Greenway Wants To Put An End To Traffic Jams

Traffic jams are annoying, but they are also responsible for extra CO2 emissions and plenty of wasted productivity. Greenway, Germany’s entry into Microsoft’s 10th Imagine Cup student technology competition in Sydney this week, wants to do nothing less than put an end to traffic jams. To do so, the three-person team has developed a mobile app, which is basically a very smart turn-by-turn navigation system, and a cloud-based routing and tracking service that ensures that drivers use streets as efficiently as possible. Ideally, the Greenway team says, its app can cut driving times during peak traffic hours by half. What’s cool about the service isn’t the impressive underlying technology, though, but also the team’s innovative business model.

Here is how Greenway is tackling this problem: most of the time, drivers choose the most direct route between two points and because of this, traffic tends to converge on a small number of roads, making traffic jams inevitable.

What would happen, though, if you could route cars more efficiently and have them use underutilized roads? To find out, the team developed an algorithm that constantly monitors where cars are in a city and then routes them as efficiently as possible, keeping in mind where all the other cars are as well. The team built a number of impressive traffic simulations to validate its approach. In addition, it’s also running a small pilot project in Germany right now that has already validated the team’s approach.

The idea here is to ensure that cars are distributed in the most efficient way possible. To do this, Greenway, for example, uses its algorithms to predict where a driver will be in the future and it then basically reserves a certain stretch of road for this vehicle.

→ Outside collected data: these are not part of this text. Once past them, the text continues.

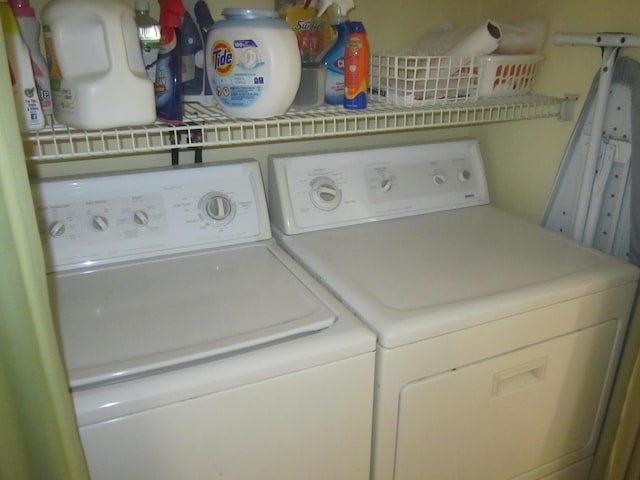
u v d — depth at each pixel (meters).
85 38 0.96
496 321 1.04
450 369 1.03
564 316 1.13
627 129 1.27
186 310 1.02
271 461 0.93
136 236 1.21
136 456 0.82
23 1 1.01
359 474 1.04
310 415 0.94
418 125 1.35
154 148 1.07
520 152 1.60
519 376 1.16
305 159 1.39
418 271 1.17
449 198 1.55
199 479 0.88
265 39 1.05
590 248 1.30
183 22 1.17
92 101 0.95
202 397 0.83
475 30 1.32
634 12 1.21
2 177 0.62
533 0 1.47
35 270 0.68
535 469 1.30
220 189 1.29
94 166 1.33
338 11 1.29
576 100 1.39
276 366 0.87
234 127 1.27
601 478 1.37
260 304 1.04
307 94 1.26
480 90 1.38
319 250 1.28
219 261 1.23
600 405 1.32
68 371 0.82
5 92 0.62
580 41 1.26
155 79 1.08
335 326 0.96
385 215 1.46
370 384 0.98
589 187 1.35
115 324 0.97
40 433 0.75
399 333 0.94
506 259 1.24
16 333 0.69
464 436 1.12
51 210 1.15
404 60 1.25
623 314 1.23
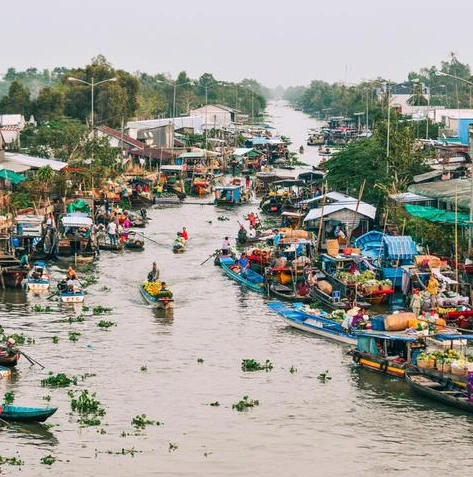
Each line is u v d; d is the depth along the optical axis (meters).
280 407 68.75
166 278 110.12
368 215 125.56
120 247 126.19
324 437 63.66
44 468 58.56
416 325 76.69
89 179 159.38
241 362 78.62
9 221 118.38
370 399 70.19
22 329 87.31
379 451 61.47
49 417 66.12
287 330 88.19
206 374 75.75
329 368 77.12
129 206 163.50
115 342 83.81
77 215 123.81
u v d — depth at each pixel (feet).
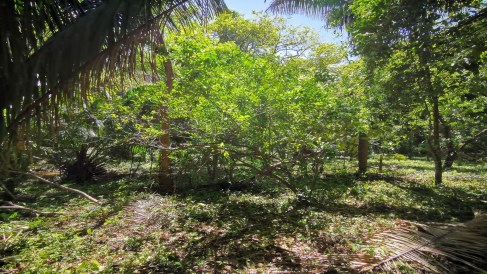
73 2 9.86
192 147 26.84
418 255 11.64
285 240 17.16
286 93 23.38
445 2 18.11
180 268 13.85
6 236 18.42
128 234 18.40
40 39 9.30
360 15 25.98
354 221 20.17
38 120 9.17
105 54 9.43
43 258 15.16
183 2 11.18
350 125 25.36
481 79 23.15
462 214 22.13
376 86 26.73
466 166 56.75
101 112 28.30
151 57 12.09
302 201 25.14
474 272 11.10
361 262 11.95
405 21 19.02
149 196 26.84
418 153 75.25
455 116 34.22
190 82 23.48
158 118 27.99
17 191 32.50
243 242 16.89
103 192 31.96
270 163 26.84
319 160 26.22
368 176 39.45
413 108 32.63
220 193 29.76
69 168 38.96
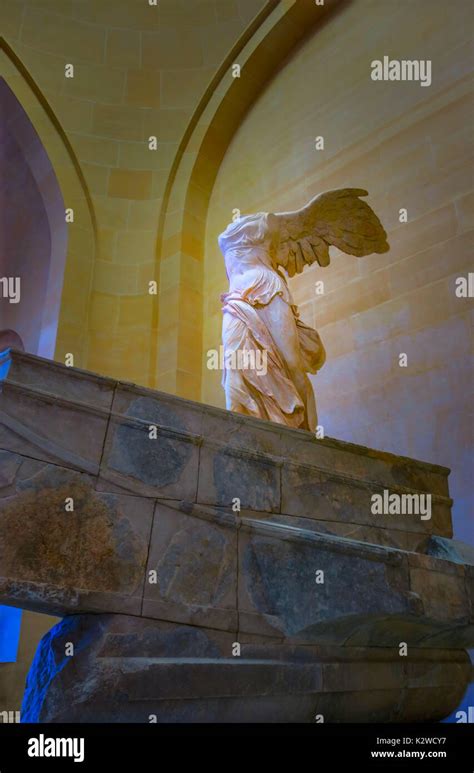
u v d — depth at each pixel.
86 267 10.40
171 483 3.87
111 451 3.72
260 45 10.90
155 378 10.06
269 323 5.98
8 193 11.55
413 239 8.12
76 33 11.22
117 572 3.49
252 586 3.87
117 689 3.26
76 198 10.68
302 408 5.66
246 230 6.43
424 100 8.60
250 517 4.13
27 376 3.64
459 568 4.26
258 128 10.98
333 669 4.04
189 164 11.17
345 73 9.84
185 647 3.56
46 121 10.82
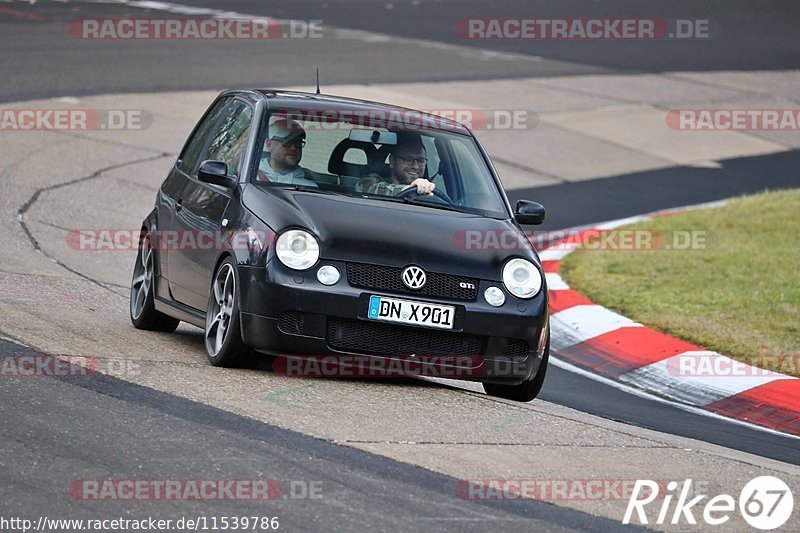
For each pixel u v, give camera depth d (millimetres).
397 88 79938
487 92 82938
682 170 70688
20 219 45625
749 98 91500
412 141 29359
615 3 131875
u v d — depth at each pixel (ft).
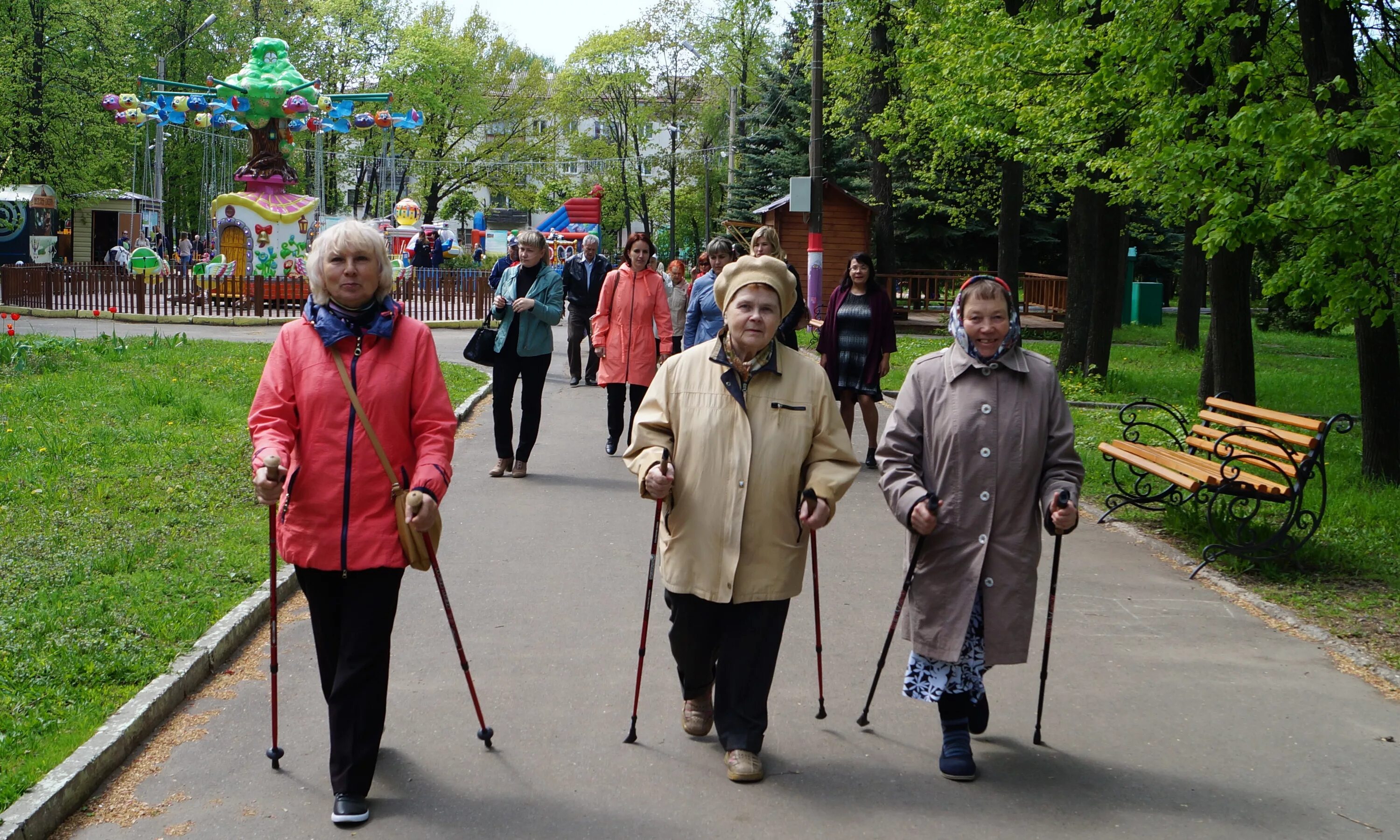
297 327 12.98
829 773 13.79
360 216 201.87
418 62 193.26
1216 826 12.62
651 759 14.12
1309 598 21.12
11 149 116.67
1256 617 20.30
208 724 14.97
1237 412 26.37
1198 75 37.65
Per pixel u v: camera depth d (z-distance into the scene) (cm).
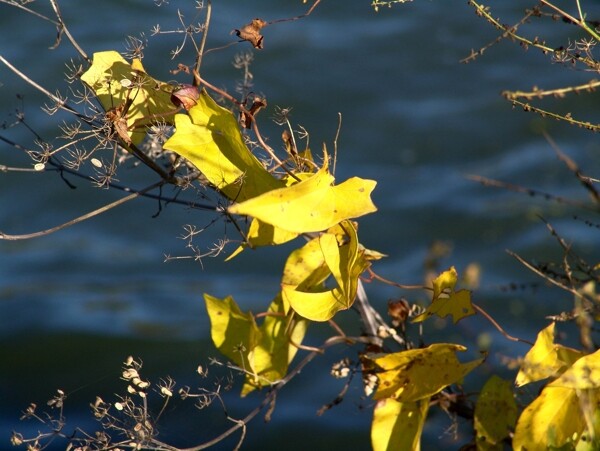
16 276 556
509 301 459
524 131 643
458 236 554
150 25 671
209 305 235
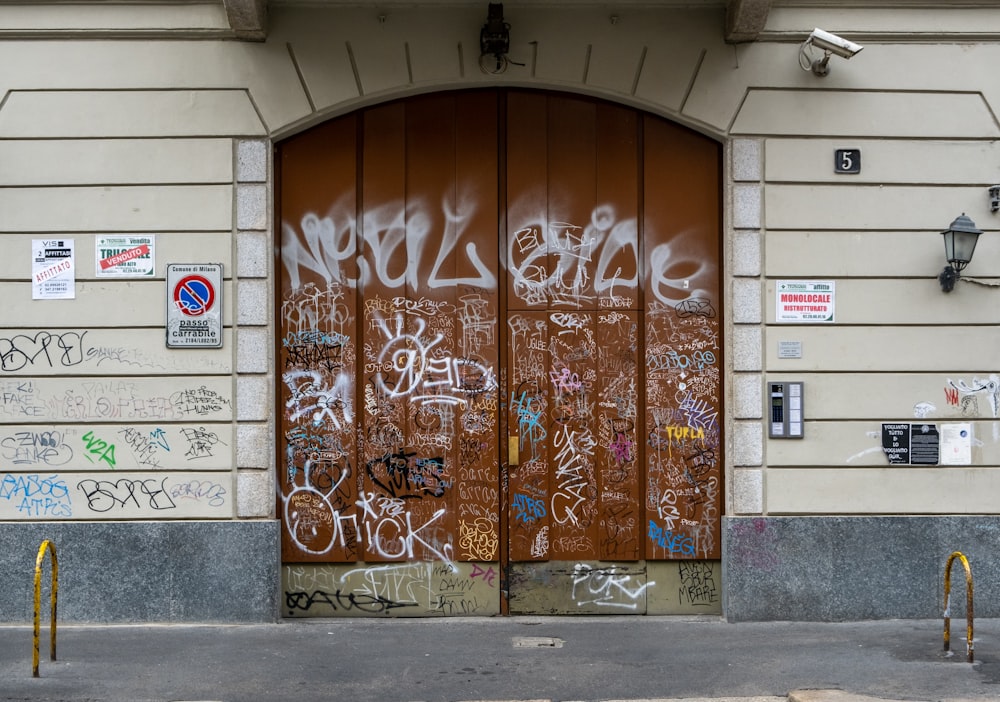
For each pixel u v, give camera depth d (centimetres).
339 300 823
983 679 639
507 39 785
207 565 793
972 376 813
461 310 827
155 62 805
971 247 788
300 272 823
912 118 818
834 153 815
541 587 825
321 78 805
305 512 820
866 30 813
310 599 820
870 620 804
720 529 827
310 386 822
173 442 796
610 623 799
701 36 812
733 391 808
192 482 796
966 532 809
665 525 826
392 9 807
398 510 823
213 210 802
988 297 815
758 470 807
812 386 810
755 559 804
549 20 811
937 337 814
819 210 814
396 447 824
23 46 802
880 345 812
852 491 809
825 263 812
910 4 812
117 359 798
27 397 796
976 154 820
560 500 827
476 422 827
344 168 826
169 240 802
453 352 827
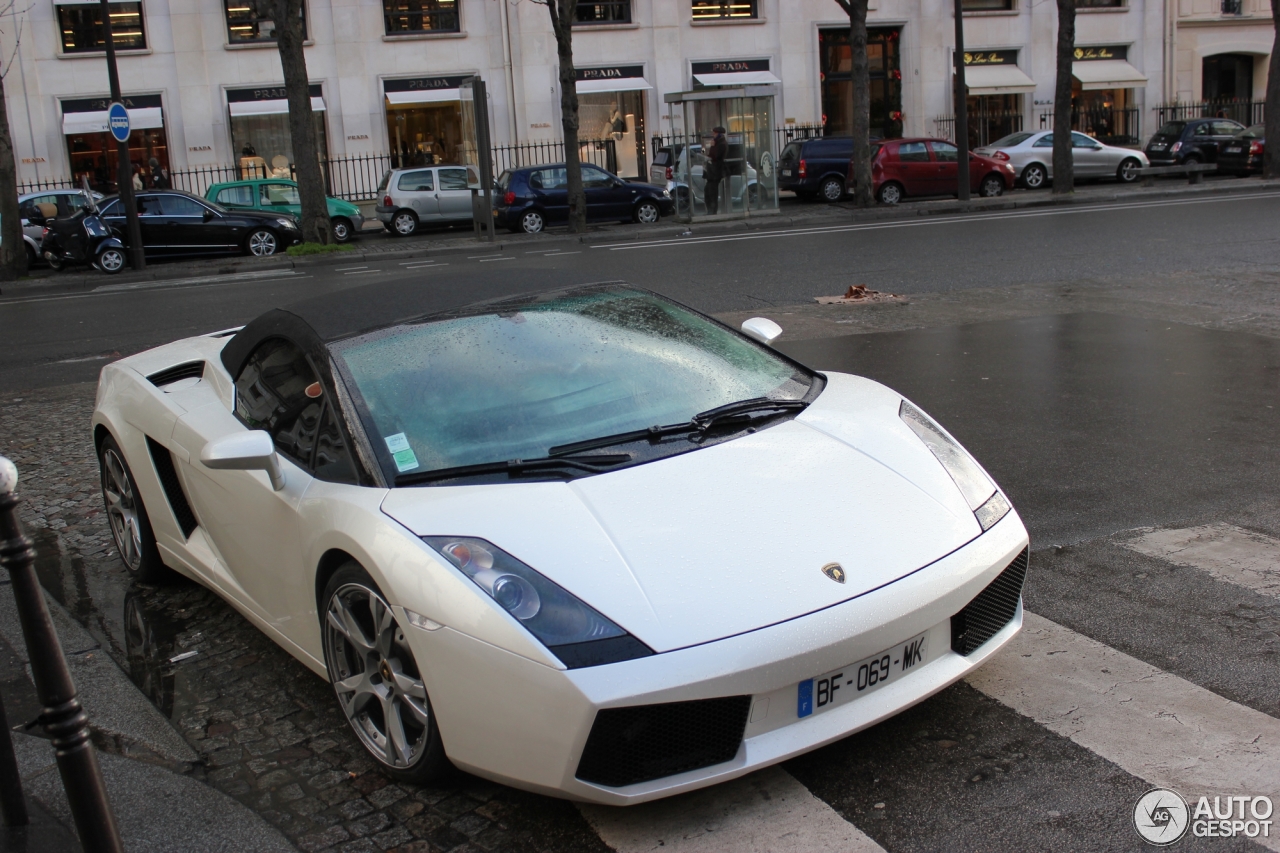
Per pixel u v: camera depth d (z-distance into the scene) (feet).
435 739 9.19
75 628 13.71
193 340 16.26
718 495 9.68
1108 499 16.42
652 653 8.23
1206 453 18.39
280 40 66.23
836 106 107.24
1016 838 8.48
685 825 8.89
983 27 108.06
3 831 8.79
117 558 16.53
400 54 97.04
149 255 69.56
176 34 93.25
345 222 79.77
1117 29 110.93
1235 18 112.68
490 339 11.86
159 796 9.77
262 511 11.32
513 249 66.95
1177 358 25.66
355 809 9.53
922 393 23.62
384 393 11.00
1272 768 9.18
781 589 8.77
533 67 99.09
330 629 10.30
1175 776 9.15
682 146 77.30
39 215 72.33
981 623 9.92
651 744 8.37
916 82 107.24
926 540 9.66
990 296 36.29
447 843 8.93
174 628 13.84
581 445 10.44
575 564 8.79
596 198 79.97
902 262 46.50
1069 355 26.58
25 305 50.60
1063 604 12.73
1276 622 11.92
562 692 8.14
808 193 87.20
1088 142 92.43
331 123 96.58
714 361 12.32
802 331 31.63
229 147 95.66
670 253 55.88
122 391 14.90
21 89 91.09
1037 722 10.12
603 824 9.00
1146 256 44.27
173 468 13.83
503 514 9.35
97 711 11.44
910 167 84.33
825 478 10.12
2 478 7.11
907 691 9.14
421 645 8.91
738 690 8.30
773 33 103.60
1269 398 21.68
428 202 82.12
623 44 100.94
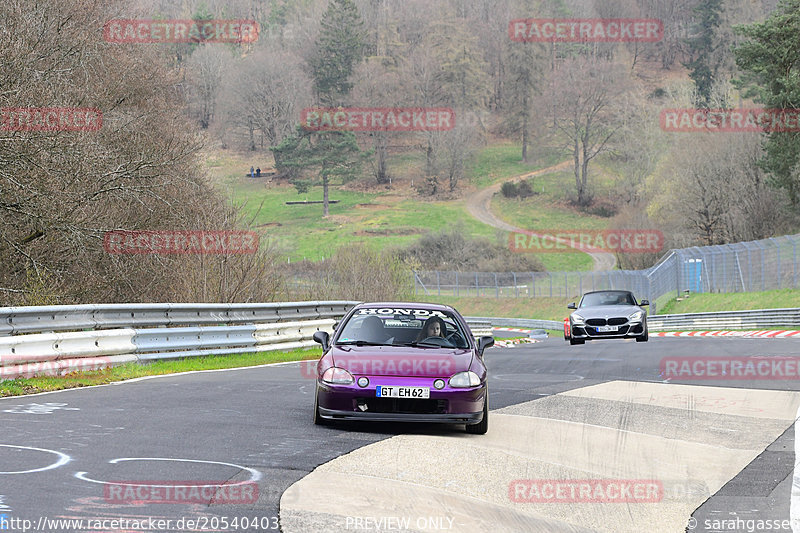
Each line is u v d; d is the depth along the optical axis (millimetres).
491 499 26125
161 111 109625
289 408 41281
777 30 191500
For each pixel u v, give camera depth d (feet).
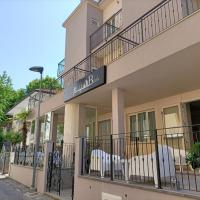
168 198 13.20
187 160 16.98
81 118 33.22
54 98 39.65
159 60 19.03
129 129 35.73
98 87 25.98
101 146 23.93
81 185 21.27
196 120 27.81
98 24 43.57
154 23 27.40
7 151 55.06
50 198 25.45
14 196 27.43
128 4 32.24
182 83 24.61
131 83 24.54
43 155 31.91
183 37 17.28
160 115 30.66
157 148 15.15
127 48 29.55
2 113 93.61
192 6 26.68
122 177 19.15
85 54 40.04
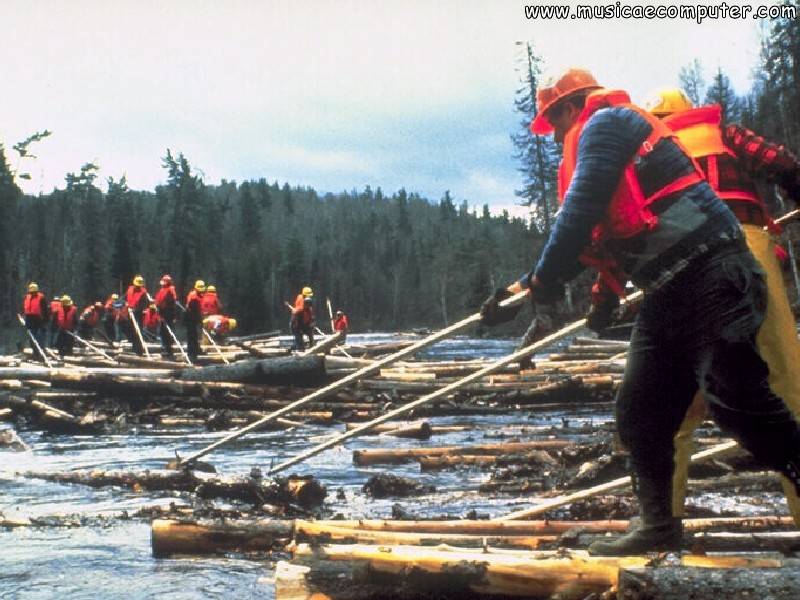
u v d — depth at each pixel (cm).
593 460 706
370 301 15375
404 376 1514
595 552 343
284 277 14300
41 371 1542
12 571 466
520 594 321
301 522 457
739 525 418
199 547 484
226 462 936
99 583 436
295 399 1455
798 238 2177
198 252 12594
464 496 659
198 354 2098
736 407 294
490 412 1398
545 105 338
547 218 5703
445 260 12694
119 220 11938
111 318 2930
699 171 305
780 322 360
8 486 732
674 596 277
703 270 294
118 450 1068
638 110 306
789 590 271
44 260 10681
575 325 514
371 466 873
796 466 296
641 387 327
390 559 334
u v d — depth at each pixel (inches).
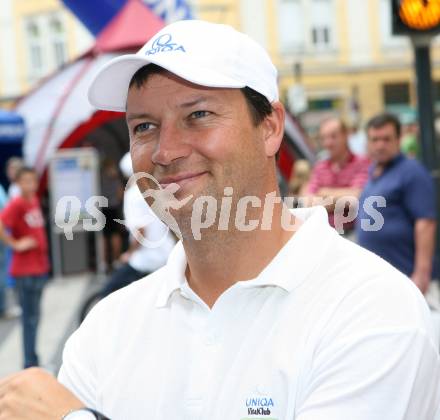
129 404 64.3
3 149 567.5
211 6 1168.8
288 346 58.5
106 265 523.8
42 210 522.3
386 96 1233.4
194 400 60.9
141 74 62.2
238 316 61.5
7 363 297.7
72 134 516.1
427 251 186.2
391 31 207.3
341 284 59.1
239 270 63.1
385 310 56.5
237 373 59.5
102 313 70.9
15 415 56.3
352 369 55.2
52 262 526.9
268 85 62.1
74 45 1215.6
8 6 1237.7
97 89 66.9
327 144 249.4
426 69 212.7
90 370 68.4
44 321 375.6
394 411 54.4
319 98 1221.7
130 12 470.6
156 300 67.7
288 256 61.0
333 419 54.3
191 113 60.3
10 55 1244.5
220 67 59.4
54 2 1211.2
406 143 685.9
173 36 60.9
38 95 538.0
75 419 54.3
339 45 1216.8
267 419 57.6
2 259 396.8
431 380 57.2
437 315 85.0
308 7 1204.5
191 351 62.9
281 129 64.2
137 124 63.1
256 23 1190.3
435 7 203.5
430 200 186.9
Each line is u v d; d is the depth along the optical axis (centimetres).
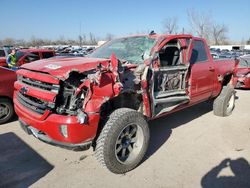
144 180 376
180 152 464
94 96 347
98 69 351
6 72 586
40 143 491
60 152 456
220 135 546
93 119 344
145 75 409
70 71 344
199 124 613
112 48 529
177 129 578
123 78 402
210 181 375
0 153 450
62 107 348
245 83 1086
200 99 577
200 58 568
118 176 385
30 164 416
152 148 480
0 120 589
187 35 500
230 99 686
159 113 457
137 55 477
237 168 411
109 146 362
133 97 420
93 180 375
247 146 492
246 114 702
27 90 383
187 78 511
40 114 361
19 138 512
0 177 380
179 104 499
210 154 458
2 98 586
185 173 396
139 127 398
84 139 347
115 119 366
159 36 479
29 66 404
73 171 397
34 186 360
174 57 497
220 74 624
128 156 398
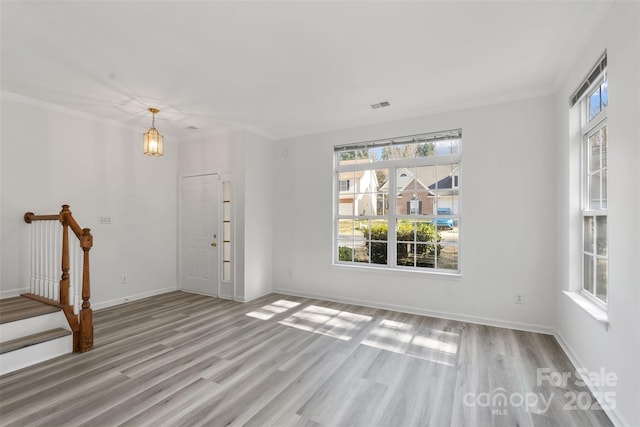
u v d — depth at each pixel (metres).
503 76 2.99
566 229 2.85
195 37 2.34
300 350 2.88
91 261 4.08
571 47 2.49
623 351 1.77
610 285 1.93
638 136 1.63
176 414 1.94
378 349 2.90
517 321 3.40
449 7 2.02
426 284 3.88
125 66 2.78
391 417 1.93
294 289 4.88
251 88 3.26
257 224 4.75
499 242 3.49
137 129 4.62
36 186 3.58
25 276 3.46
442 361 2.66
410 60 2.70
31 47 2.45
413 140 4.03
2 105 3.32
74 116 3.91
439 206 3.93
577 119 2.75
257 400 2.10
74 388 2.22
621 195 1.81
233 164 4.63
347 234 4.57
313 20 2.14
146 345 2.97
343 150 4.53
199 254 4.98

This being a Microsoft event, the app is currently Windows Phone-only and the backend runs on Microsoft’s Azure cloud computing service, but the team plans to release clients for other platforms, too.

Ideally, of course, every car in a city would use Greenway to make the system work perfectly, but even just having 10% of all cars use it is enough to provide the system with enough data to achieve most of its goals. Greenway can also substitute data from its own users with publicly available traffic data and the team plans to work with GPS manufacturers to integrate its service into their apps and hardware devices.

That’s also where the team’s business model comes in. Whenever a user opens the app, Greenway will show two sets of data: one for a regular, non-optimized route and one for Greenway’s optimized route. This data includes driving time and the mileage a user can expect to get on these routes. Users who choose the Greenway route then pay a fraction of the money they save in gas using the app, but never more than $0.30.

Greenway is among the 20 teams chosen to advance to the next round in Microsoft’s student competition today and the team will get another chance to pitch its project in front of a jury later this week as it competes for the cup. Greenway is also one of three nominees for Microsoft’s Environmental Sustainability Award at the event.